(Document excerpt)

·····

When determining whether there is enough evidence to support a defence of arson, the Courts will look at a variety of factors including the following:

I. Was the fire caused in an intentional way?

a) Presence of incendiary devices and accelerants These would include anything along the lines of candles; matches; gasoline; and other materials useful for setting fires.

b) Absence of Reasonable Explanation or Accident Cause Was there a reasonable accidental cause such as electrical failure; failure of a natural gas appliance; or spontaneous combustion?

II. Did the insured have the opportunity to set the fire or there is other evidence linking the insured with the fire?

a) Behaviour Prior to the Loss
Were people/pets/special belongings removed from the premises prior to the loss? Was there evidence of behaviour that does not support a finding of a planned fire? For example, did the insured engage in improving the property? Did the insured let the property become run-down?

b) Credibility of the Insured
How cooperative was the insured with the investigators and insurer? Was there any evidence of dishonesty throughout the process?

·····

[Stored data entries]
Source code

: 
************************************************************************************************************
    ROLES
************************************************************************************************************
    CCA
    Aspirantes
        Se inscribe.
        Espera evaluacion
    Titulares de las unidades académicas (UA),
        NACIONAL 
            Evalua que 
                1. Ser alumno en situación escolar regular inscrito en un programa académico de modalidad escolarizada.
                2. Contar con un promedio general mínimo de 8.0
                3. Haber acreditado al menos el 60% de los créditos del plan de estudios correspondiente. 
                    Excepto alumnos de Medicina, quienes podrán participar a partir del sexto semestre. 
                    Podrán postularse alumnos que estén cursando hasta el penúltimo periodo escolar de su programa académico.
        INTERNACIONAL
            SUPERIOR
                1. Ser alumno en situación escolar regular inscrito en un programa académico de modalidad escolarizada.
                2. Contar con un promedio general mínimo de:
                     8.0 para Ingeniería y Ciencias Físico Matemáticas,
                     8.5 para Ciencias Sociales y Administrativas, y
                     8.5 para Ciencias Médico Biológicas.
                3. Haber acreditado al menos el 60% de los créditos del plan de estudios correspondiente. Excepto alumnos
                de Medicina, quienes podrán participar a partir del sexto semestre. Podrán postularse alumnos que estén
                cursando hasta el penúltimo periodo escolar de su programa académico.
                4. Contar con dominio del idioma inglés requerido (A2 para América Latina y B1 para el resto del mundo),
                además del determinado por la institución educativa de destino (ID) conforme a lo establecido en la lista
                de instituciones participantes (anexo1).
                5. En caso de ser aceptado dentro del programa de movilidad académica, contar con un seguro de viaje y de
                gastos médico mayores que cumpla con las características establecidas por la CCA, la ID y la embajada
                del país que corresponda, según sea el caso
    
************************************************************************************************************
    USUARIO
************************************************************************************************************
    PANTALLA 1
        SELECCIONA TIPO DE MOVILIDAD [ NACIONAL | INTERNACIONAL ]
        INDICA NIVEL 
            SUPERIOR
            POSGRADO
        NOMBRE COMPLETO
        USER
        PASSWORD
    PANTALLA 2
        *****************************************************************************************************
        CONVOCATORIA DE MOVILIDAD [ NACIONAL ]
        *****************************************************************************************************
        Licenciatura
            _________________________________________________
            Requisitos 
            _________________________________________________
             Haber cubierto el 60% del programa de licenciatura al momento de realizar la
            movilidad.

·····

(Task description) Set down word for word everything in the passage about arson evidence from "a) Behaviour Prior" down to "property become run-down?". Rely only on the passage about arson evidence.

(Output for this exercise)
a) Behaviour Prior to the Loss
Were people/pets/special belongings removed from the premises prior to the loss? Was there evidence of behaviour that does not support a finding of a planned fire? For example, did the insured engage in improving the property? Did the insured let the property become run-down?